#### What the task requires:
Please repeat the records exactly. The pictures are to be left out.

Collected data
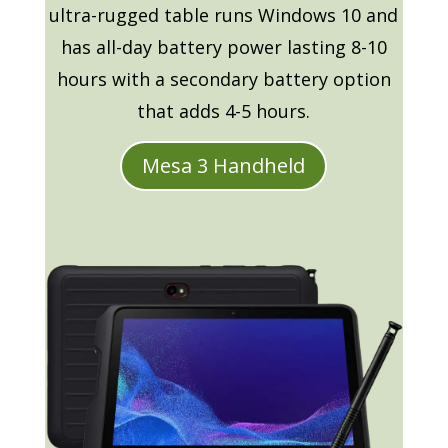
ultra-rugged table runs Windows 10 and
has all-day battery power lasting 8-10
hours with a secondary battery option
that adds 4-5 hours.
Mesa 3 Handheld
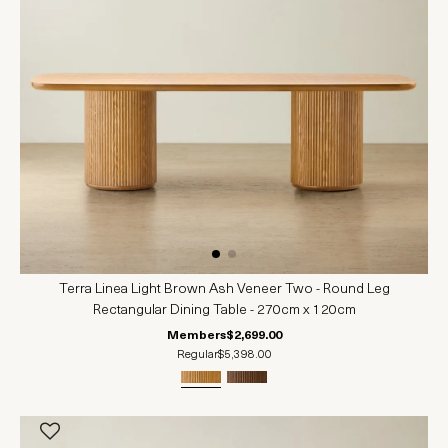
Terra Linea Light Brown Ash Veneer Two - Round Leg
Rectangular Dining Table - 270cm x 120cm
Members
$2,699.00
Regular
$5,398.00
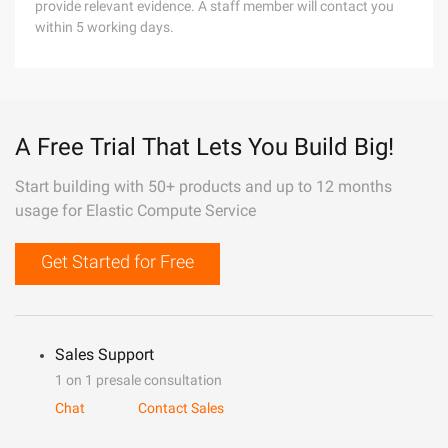
provide relevant evidence. A staff member will contact you
within 5 working days.
A Free Trial That Lets You Build Big!
Start building with 50+ products and up to 12 months
usage for Elastic Compute Service
Get Started for Free
Sales Support
1 on 1 presale consultation
Chat
Contact Sales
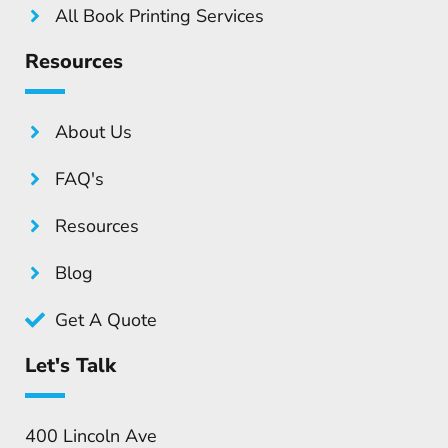
All Book Printing Services
Resources
About Us
FAQ's
Resources
Blog
Get A Quote
Let's Talk
400 Lincoln Ave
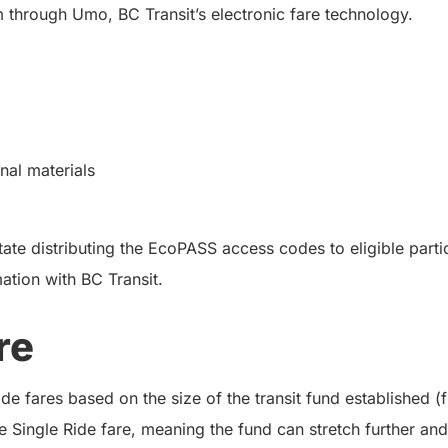
 through Umo, BC Transit’s electronic fare technology.
al materials
ate distributing the EcoPASS access codes to eligible partic
mation with BC Transit.
re
e fares based on the size of the transit fund established (
e Single Ride fare, meaning the fund can stretch further and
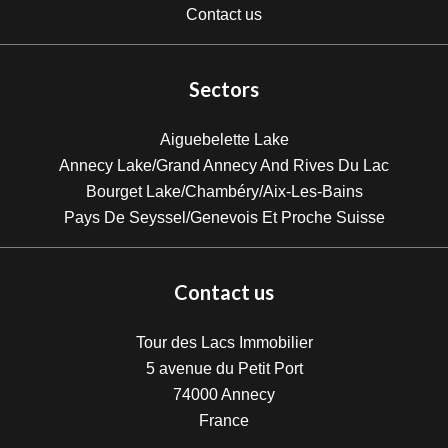
Contact us
Sectors
Aiguebelette Lake
Annecy Lake/Grand Annecy And Rives Du Lac
Bourget Lake/Chambéry/Aix-Les-Bains
Pays De Seyssel/Genevois Et Proche Suisse
Contact us
Tour des Lacs Immobilier
5 avenue du Petit Port
74000
Annecy
France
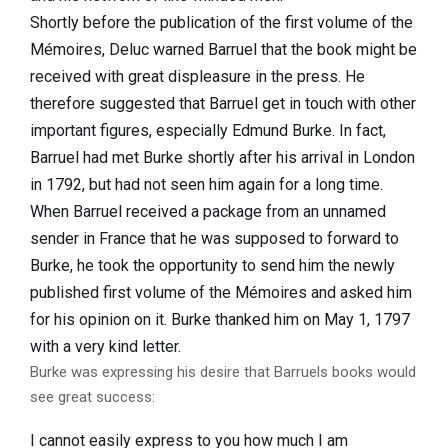
Shortly before the publication of the first volume of the
Mémoires, Deluc warned Barruel that the book might be
received with great displeasure in the press. He
therefore suggested that Barruel get in touch with other
important figures, especially Edmund Burke. In fact,
Barruel had met Burke shortly after his arrival in London
in 1792, but had not seen him again for a long time.
When Barruel received a package from an unnamed
sender in France that he was supposed to forward to
Burke, he took the opportunity to send him the newly
published first volume of the Mémoires and asked him
for his opinion on it. Burke thanked him on May 1, 1797
with a very kind letter.
Burke was expressing his desire that Barruels books would
see great success:
I cannot easily express to you how much I am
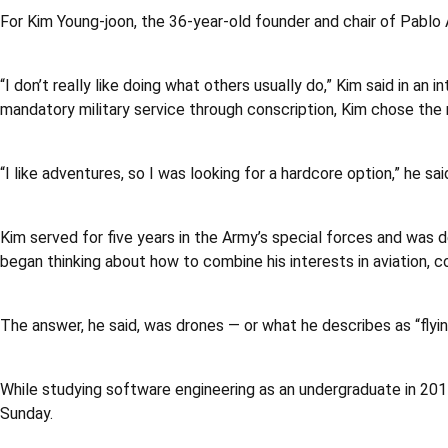
For Kim Young-joon, the 36-year-old founder and chair of Pablo A
“I don’t really like doing what others usually do,” Kim said in a
mandatory military service through conscription, Kim chose the 
“I like adventures, so I was looking for a hardcore option,” he sa
Kim served for five years in the Army’s special forces and was d
began thinking about how to combine his interests in aviation, c
The answer, he said, was drones — or what he describes as “flyi
While studying software engineering as an undergraduate in 20
Sunday.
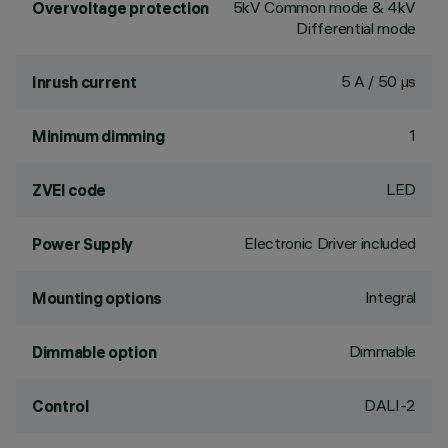
5kV Common mode & 4kV
Overvoltage protection
Differential mode
5 A / 50 µs
Inrush current
1
Minimum dimming
LED
ZVEI code
Electronic Driver included
Power Supply
Integral
Mounting options
Dimmable
Dimmable option
DALI-2
Control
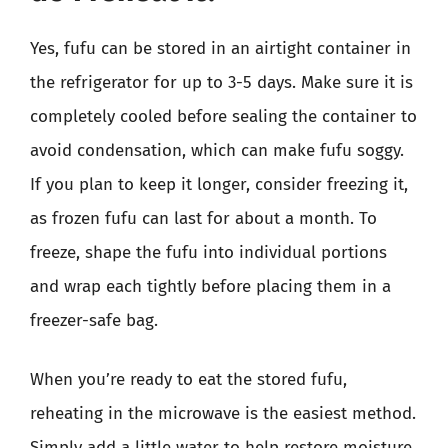
Yes, fufu can be stored in an airtight container in
the refrigerator for up to 3-5 days. Make sure it is
completely cooled before sealing the container to
avoid condensation, which can make fufu soggy.
If you plan to keep it longer, consider freezing it,
as frozen fufu can last for about a month. To
freeze, shape the fufu into individual portions
and wrap each tightly before placing them in a
freezer-safe bag.
When you’re ready to eat the stored fufu,
reheating in the microwave is the easiest method.
Simply add a little water to help restore moisture,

#### Reply to the exercise:
ultra-rugged table runs Windows 10 and
has all-day battery power lasting 8-10
hours with a secondary battery option
that adds 4-5 hours.
Mesa 3 Handheld
Terra Linea Light Brown Ash Veneer Two - Round Leg
Rectangular Dining Table - 270cm x 120cm
Members
$2,699.00
Regular
$5,398.00
provide relevant evidence. A staff member will contact you
within 5 working days.
A Free Trial That Lets You Build Big!
Start building with 50+ products and up to 12 months
usage for Elastic Compute Service
Get Started for Free
Sales Support
1 on 1 presale consultation
Chat
Contact Sales
All Book Printing Services
Resources
About Us
FAQ's
Resources
Blog
Get A Quote
Let's Talk
400 Lincoln Ave
 through Umo, BC Transit’s electronic fare technology.
al materials
ate distributing the EcoPASS access codes to eligible partic
mation with BC Transit.
re
e fares based on the size of the transit fund established (
e Single Ride fare, meaning the fund can stretch further and
Contact us
Sectors
Aiguebelette Lake
Annecy Lake/Grand Annecy And Rives Du Lac
Bourget Lake/Chambéry/Aix-Les-Bains
Pays De Seyssel/Genevois Et Proche Suisse
Contact us
Tour des Lacs Immobilier
5 avenue du Petit Port
74000
Annecy
France
Shortly before the publication of the first volume of the
Mémoires, Deluc warned Barruel that the book might be
received with great displeasure in the press. He
therefore suggested that Barruel get in touch with other
important figures, especially Edmund Burke. In fact,
Barruel had met Burke shortly after his arrival in London
in 1792, but had not seen him again for a long time.
When Barruel received a package from an unnamed
sender in France that he was supposed to forward to
Burke, he took the opportunity to send him the newly
published first volume of the Mémoires and asked him
for his opinion on it. Burke thanked him on May 1, 1797
with a very kind letter.
Burke was expressing his desire that Barruels books would
see great success:
I cannot easily express to you how much I am
For Kim Young-joon, the 36-year-old founder and chair of Pablo A
“I don’t really like doing what others usually do,” Kim said in a
mandatory military service through conscription, Kim chose the 
“I like adventures, so I was looking for a hardcore option,” he sa
Kim served for five years in the Army’s special forces and was d
began thinking about how to combine his interests in aviation, c
The answer, he said, was drones — or what he describes as “flyi
While studying software engineering as an undergraduate in 20
Sunday.
5kV Common mode & 4kV
Overvoltage protection
Differential mode
5 A / 50 µs
Inrush current
1
Minimum dimming
LED
ZVEI code
Electronic Driver included
Power Supply
Integral
Mounting options
Dimmable
Dimmable option
DALI-2
Control
Yes, fufu can be stored in an airtight container in
the refrigerator for up to 3-5 days. Make sure it is
completely cooled before sealing the container to
avoid condensation, which can make fufu soggy.
If you plan to keep it longer, consider freezing it,
as frozen fufu can last for about a month. To
freeze, shape the fufu into individual portions
and wrap each tightly before placing them in a
freezer-safe bag.
When you’re ready to eat the stored fufu,
reheating in the microwave is the easiest method.
Simply add a little water to help restore moisture,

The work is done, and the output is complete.